Now, this community certainly has some big business motives behind it, but whenever there is a disaster, or crisis like we are seeing now in Haiti, this community comes together and throws everything it has to offer to help. It energizes me to do what I can to help in these times of need and dedicate myself to applying my trade to the cause. And as a Google employee, I'm blessed to have the full support of my management to work full time when necessary on these events.
While the first few hours of this particular disaster were frustrating as I watched the machine slowly gear up, I am blown away at the response we've pulled together - we're actually learning from these events and each one seems to get a little easier to manage - even if the scale of the disasters always seems to increase.
I sat on an early conference call with representatives of all the major GIS vendors, first responders, geo-nerds, NGOs, govies, and the media where everyone brought what they could do to the table and people teamed up to go do what they do best together.
For example, I watched Google, DigitalGlobe, and GeoEye all work together to get stunning imagery collected, processed, and published FREE to the international community to help a wide array of aid workers and first responders within 24 hours.
I watched the National Geospatial Intelligence Agency, the US State Department, and other government agencies get critical and informative data and applications out the door and into the hands of people that needed them within mere hours of the disaster - a far improvement from the Katrina days!
Perhaps most impressive has been the response that Mikel blogged about to the utter lack of vector data that the Geo Community had access to just after the earthquake.
Stealing his images, just look at the difference in OpenStreetMap Port-au-Prince in just a few days of the Geo Community swarming and finding old CIA library maps, public domain maps, etc and the new imagery released by the commercial satellite providers.
OSM just after the Earthquake
Now, that transformation is wonderful - it is astounding - but it isn't complete because there is a Split in the Geo Community that isn't being well addressed.
OpenStreetMap is not the only community data collection platform - Google also has MapMaker which has similar tools and goals, and has done a very great job of expanding Google Maps to areas of the world where data was not traditionally available. If I lived in an area that previously had blank Google Maps coverage, I was given the tools to fix that problem and many users around the world have been happy to work on maps of their own area so they can enjoy Google Maps, Directions, etc.
I thought it was great that in addition to the countries from which Google already allows non-profits to download MapMaker data, that Google added the data from Haiti and is now allowing any non-profit to download and use Google's data to help during this crisis.
But OSM and MapMaker aren't talking and I think it is a big problem - if you want to help rescue efforts in Haiti where do you go to digitize? OSM? MapMaker?
How can 2 projects be expected to be in synch? Which is more "correct"? Which is more current?
This split means that these questions have to be asked by first responders, and by those working to create products for them.
"Is that road up there passable?" "Does it really exist?"
It means that the Geo Community is responsible for an extra decision between a first responder and a VICTIM.
As it stands right now, even though the MapMaker data is free for non-profit use, projects like OSM can't use the data because there are commercial uses for OSM and the data belongs to Google, not OSM.
These are the old fights of GIS data; these are Navteq and TeleAtlas bugaboos IMHO, not what I expect to see today!
The differences are pretty glaring between OSM and MapMaker in some cases - take a look at the data I downloaded from both over Port-au-Prince.
The data is similar, but different, and needs to be conflated. Where that conflation happens, how it happens, I don't know - but I do know that we need to do something to fix this split before it gets people hurt.
That said, it is good to have 2 or more different projects; it forces competition in the tools, each project has different goals and metrics of success, and it probably ultimately means more community contribution as different groups migrate to different platforms - all adding to the cumulative Geo Community base data.
However, the data ultimately has to be conflated somewhere - and I urge OSM and MapMaker to work more closely with each other and build some sort of cross platform utility that lets users share edits and co-create data.

(Stored items from a collection)
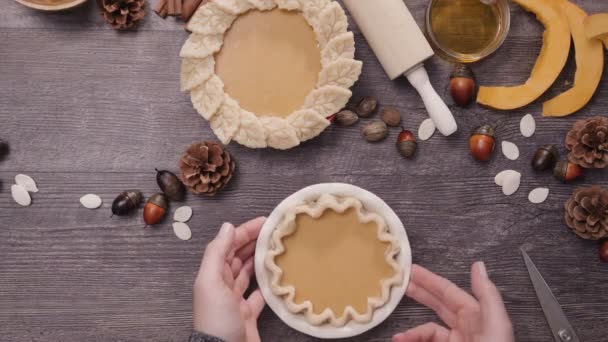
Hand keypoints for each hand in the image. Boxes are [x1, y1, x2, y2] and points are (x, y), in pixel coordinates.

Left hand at [193, 217, 265, 341]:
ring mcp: (236, 300)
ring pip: (248, 273)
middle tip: (274, 231)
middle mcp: (223, 285)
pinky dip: (266, 285)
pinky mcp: (248, 314)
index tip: (264, 221)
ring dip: (259, 259)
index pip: (229, 245)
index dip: (245, 231)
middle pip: (238, 256)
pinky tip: (276, 277)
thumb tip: (227, 226)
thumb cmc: (216, 319)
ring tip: (276, 248)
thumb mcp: (211, 281)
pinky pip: (258, 295)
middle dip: (254, 241)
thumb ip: (216, 253)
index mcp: (213, 275)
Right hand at [393, 262, 513, 341]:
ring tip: (399, 338)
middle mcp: (466, 330)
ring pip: (429, 332)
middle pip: (439, 306)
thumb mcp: (496, 327)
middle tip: (399, 284)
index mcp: (479, 318)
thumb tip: (478, 266)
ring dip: (412, 333)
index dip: (431, 280)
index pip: (450, 293)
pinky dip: (414, 341)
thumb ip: (487, 295)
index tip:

TASKS TO CARRY OUT:
#1 Translate this sentence from the Haiti mapping post into Spanish: "This split means that these questions have to be asked by first responders, and by those working to create products for them."
#2 Do these statements agree with the Haiti mapping post? Answer yes or no for each, and quote the words from the post that decide it.
(a) Google, DigitalGlobe, and GeoEye made imagery available free within 24 hours.
(b) OSM is able to use the MapMaker data because it is free for non-profit use.
(c) The writer thinks having more than one project is a bad thing.
#3 Reproduce the part of the Haiti mapping post starting at "I sat on an" and ending at "the Katrina days!".
This data comes from a different source than the Haiti mapping post.

ACTIVITY ANSWERS:
#1 Esta división significa que estas preguntas tienen que hacérselas el personal de primera respuesta y quienes trabajan para crear productos para ellos.

#2
(a) Yes: "published FREE to the international community to help a wide array of aid workers and first responders within 24 hours"
(b) No: "projects like OSM can't use the data because there are commercial uses for OSM and the data belongs to Google, not OSM"
(c) No: "it is good to have 2 or more different projects"

#3
I sat on an early conference call with representatives of all the major GIS vendors, first responders, geo-nerds, NGOs, govies, and the media where everyone brought what they could do to the table and people teamed up to go do what they do best together.
For example, I watched Google, DigitalGlobe, and GeoEye all work together to get stunning imagery collected, processed, and published FREE to the international community to help a wide array of aid workers and first responders within 24 hours.
I watched the National Geospatial Intelligence Agency, the US State Department, and other government agencies get critical and informative data and applications out the door and into the hands of people that needed them within mere hours of the disaster - a far improvement from the Katrina days!